Conclusion: Pokemon WAR?
Speaking of wacky ideas, how about Pokemon WAR? A concept that I touch on in my first blogpost on ADV Draft, I believe that having a number to quantify how good a Pokemon is in most scenarios is a potentially good thing for the database to have. This, of course, brings up the question: WAR stands for Wins Above Replacement. What is, then, the "replacement" Pokemon? I'd argue that there are five "group" that draft picks live in: the obvious top-tier guys such as Metagross and Tyranitar, the supplemental pieces that form cores and get drafted nearly always such as Aerodactyl and Swampert, the middling guys that fit on some teams and provide fair value on their own, like Hypno and Blaziken, the Pokemon lower on the board that round out 7- or 8-Pokemon drafts like Swalot and Jumpluff, and then what the community endearingly refers to as "shitmons" -- those that cost 1-3 points and almost exclusively ride the bench. What, out of these tiers, is the "replacement" level? The third group? The fifth? Once I decide that, what numbers should actually feed into the calculation? Now that I have battle stats available, I can create a more nuanced figure than one that just includes draft stats, but I haven't started on any of this work yet beyond vague ideas.

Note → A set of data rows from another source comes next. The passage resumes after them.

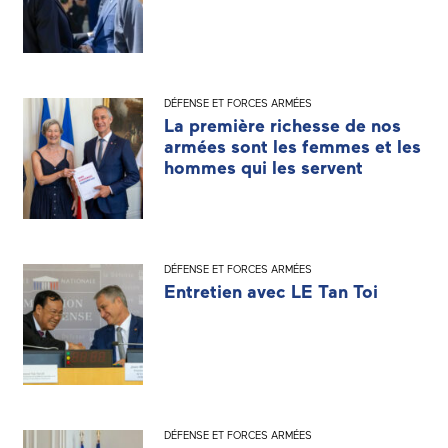
DÉFENSE ET FORCES ARMÉES
La première richesse de nos
armées sont les femmes et les
hommes qui les servent
DÉFENSE ET FORCES ARMÉES
Entretien avec LE Tan Toi
DÉFENSE ET FORCES ARMÉES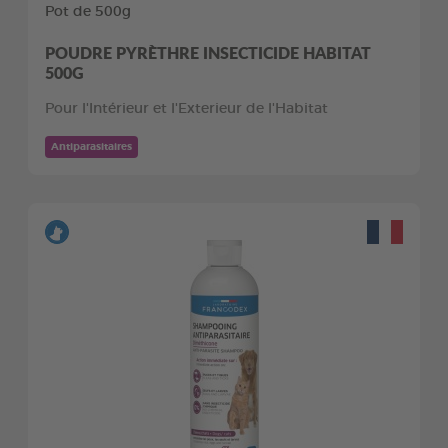
Pot de 500g
POUDRE PYRÈTHRE INSECTICIDE HABITAT
500G
Pour l'Intérieur et l'Exterieur de l'Habitat
Antiparasitaires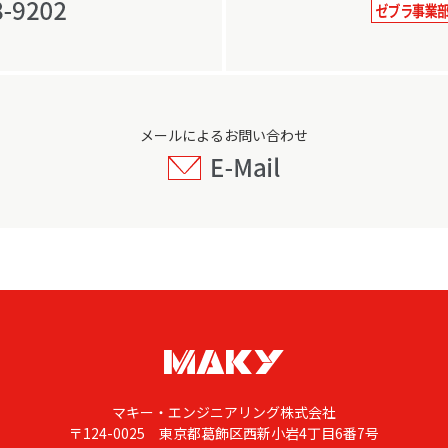
メールによるお問い合わせ
マキー・エンジニアリング株式会社
〒124-0025 東京都葛飾区西新小岩4丁目6番7号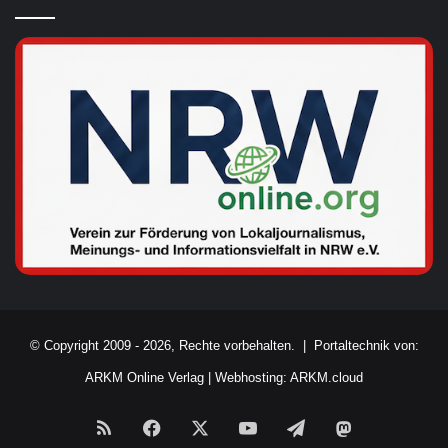
© Copyright 2009 - 2026, Rechte vorbehalten. |
Portaltechnik von:
ARKM Online Verlag
|
Webhosting: ARKM.cloud
RSS
Facebook
X
YouTube
Telegram
Mastodon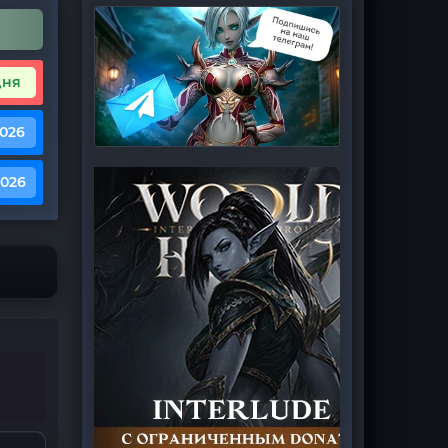
дня
2026
2026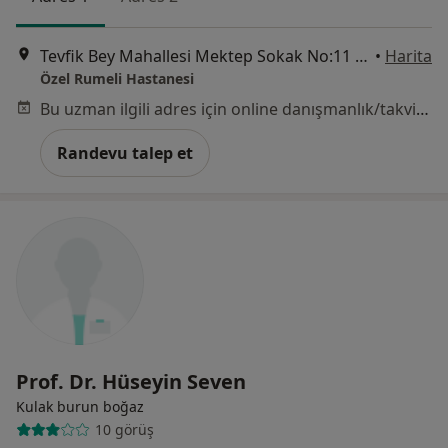
Tevfik Bey Mahallesi Mektep Sokak No:11 Sefaköy, Küçükçekmece
•
Harita
Özel Rumeli Hastanesi
Bu uzman ilgili adres için online danışmanlık/takvim sunmuyor.
Randevu talep et
Prof. Dr. Hüseyin Seven
Kulak burun boğaz
10 görüş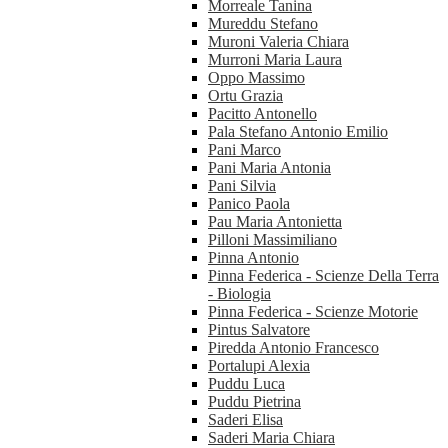
Morreale Tanina
Mureddu Stefano
Muroni Valeria Chiara
Murroni Maria Laura
Oppo Massimo
Ortu Grazia
Pacitto Antonello
Pala Stefano Antonio Emilio
Pani Marco
Pani Maria Antonia
Pani Silvia
Panico Paola
Pau Maria Antonietta
Pilloni Massimiliano
Pinna Antonio
Pinna Federica - Scienze Della Terra
- Biologia
Pinna Federica - Scienze Motorie
Pintus Salvatore
Piredda Antonio Francesco
Portalupi Alexia
Puddu Luca
Puddu Pietrina
Saderi Elisa
Saderi Maria Chiara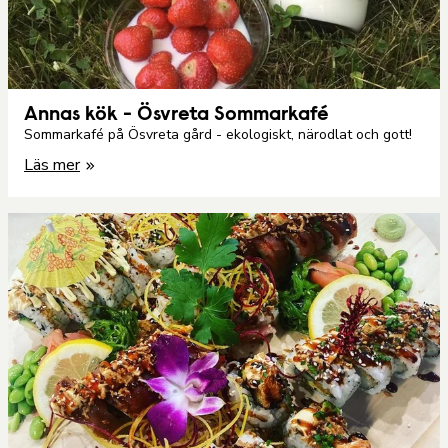
Annas kök - Ösvreta Sommarkafé
Sommarkafé på Ösvreta gård - ekologiskt, närodlat och gott!
Läs mer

I don't want to add so many features that it becomes bloated, but I do think I've achieved what I set out to do: create Baseball Reference for ADV Draft. With a variety of lookups and ways to find lots of information, I'm proud of what exists here. There's plenty I could add, like the draft input feature I talked about in Using a Real Oven, but I am at a point where I am happy to stamp what I have as Version 1.0. Thank you to anyone who's helped contribute to the site, via summaries or otherwise!